Class 8 trucks today have countless electronic control modules (ECMS or ECU), millions of lines of code, communication buses such as SAE J1939 with thousands of specification pages, radar and Lidar systems, a growing list of complex sensors, high power electronics, complex cooling systems, etc. We have not even really managed to support future autonomous vehicle systems and all the infrastructure that could go with these vehicles. Motopropulsers in disorder can be significantly different from those of diesel, sharing almost nothing in technical content, and they all have infrastructure that also needs maintenance and support by qualified technicians.
AI will not repair your truck. The AI will only be another essential tool for the technician’s toolbox. Education is the key. Fast evolution technology tends to overwhelm education systems. Program planners can take years to respond to trends. He can take years to have pipeline results for people formed.
It is essential that developers of new technology are also making progress to support education. This is not a new concept.
In 1916, Henry Ford launched the Henry Ford Trade School, recognizing the need to develop qualified resources to support the evolving automotive industry. Ford also considered that commercial schools could help “make autonomous citizens.” Appropriate vocational training, in addition to being a preparation for a practical life, is and should be a stimulus to the independence of the character ”.
The students of the Ford school also worked on tools and equipment for Ford factories. Education, in my opinion, is more relevant if it can be applied. As engineering manager in a large truck manufacturer, practical experience has weighed heavily in hiring decisions concerning new potential employees.

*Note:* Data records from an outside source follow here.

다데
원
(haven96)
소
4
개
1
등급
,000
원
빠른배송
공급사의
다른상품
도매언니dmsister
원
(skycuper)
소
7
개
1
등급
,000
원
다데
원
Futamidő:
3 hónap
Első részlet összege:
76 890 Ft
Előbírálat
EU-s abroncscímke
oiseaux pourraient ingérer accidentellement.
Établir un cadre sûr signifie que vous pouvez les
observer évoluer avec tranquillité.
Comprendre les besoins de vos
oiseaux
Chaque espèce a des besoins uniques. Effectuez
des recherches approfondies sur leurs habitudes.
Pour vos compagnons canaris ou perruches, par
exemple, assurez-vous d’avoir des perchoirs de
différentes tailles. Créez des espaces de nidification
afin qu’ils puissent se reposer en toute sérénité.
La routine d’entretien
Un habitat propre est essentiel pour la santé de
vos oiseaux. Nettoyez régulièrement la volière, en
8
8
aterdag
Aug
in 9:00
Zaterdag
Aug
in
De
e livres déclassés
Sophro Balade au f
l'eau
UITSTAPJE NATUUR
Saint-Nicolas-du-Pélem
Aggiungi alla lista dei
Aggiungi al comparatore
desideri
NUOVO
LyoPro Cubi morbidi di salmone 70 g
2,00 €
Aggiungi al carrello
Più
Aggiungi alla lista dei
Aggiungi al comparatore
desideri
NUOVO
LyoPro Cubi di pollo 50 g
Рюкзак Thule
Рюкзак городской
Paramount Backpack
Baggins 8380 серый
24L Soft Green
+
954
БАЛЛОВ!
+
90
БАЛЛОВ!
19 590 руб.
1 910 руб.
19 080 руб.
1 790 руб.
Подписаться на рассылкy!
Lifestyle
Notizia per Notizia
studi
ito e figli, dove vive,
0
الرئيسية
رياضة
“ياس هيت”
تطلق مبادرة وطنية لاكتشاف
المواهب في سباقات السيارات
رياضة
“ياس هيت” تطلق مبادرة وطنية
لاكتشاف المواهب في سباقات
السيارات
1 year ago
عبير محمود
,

Modern defenders of business schools include Jay Leno, Mike Rowe and the herd of reality broadcasting creators with emissions on the manufacture of personalized vehicles.
But I think back to my baby-boomers generation and their “well-rounded” education system designed by the largest generation. It was not a choice in relation to this career choice that changed life at the age of 14. Educational systems have prepared children, as Henry Ford has formulated, to become independent citizens. Primary education systems and colleges have prepared people to face adulthood, to be able to think and contribute and survive the unknown future.
These students of “silent generation” of the Henry Ford’s Trade School and all the other schools did not know that in their lives, they should sail in the Great Depression, the Second World War, Nuclear Weapons, Geopolitical Problems, the Road System, the expedition of containers, Rock and Roll music, computers, etc. However, they have sailed, partly because of their studies.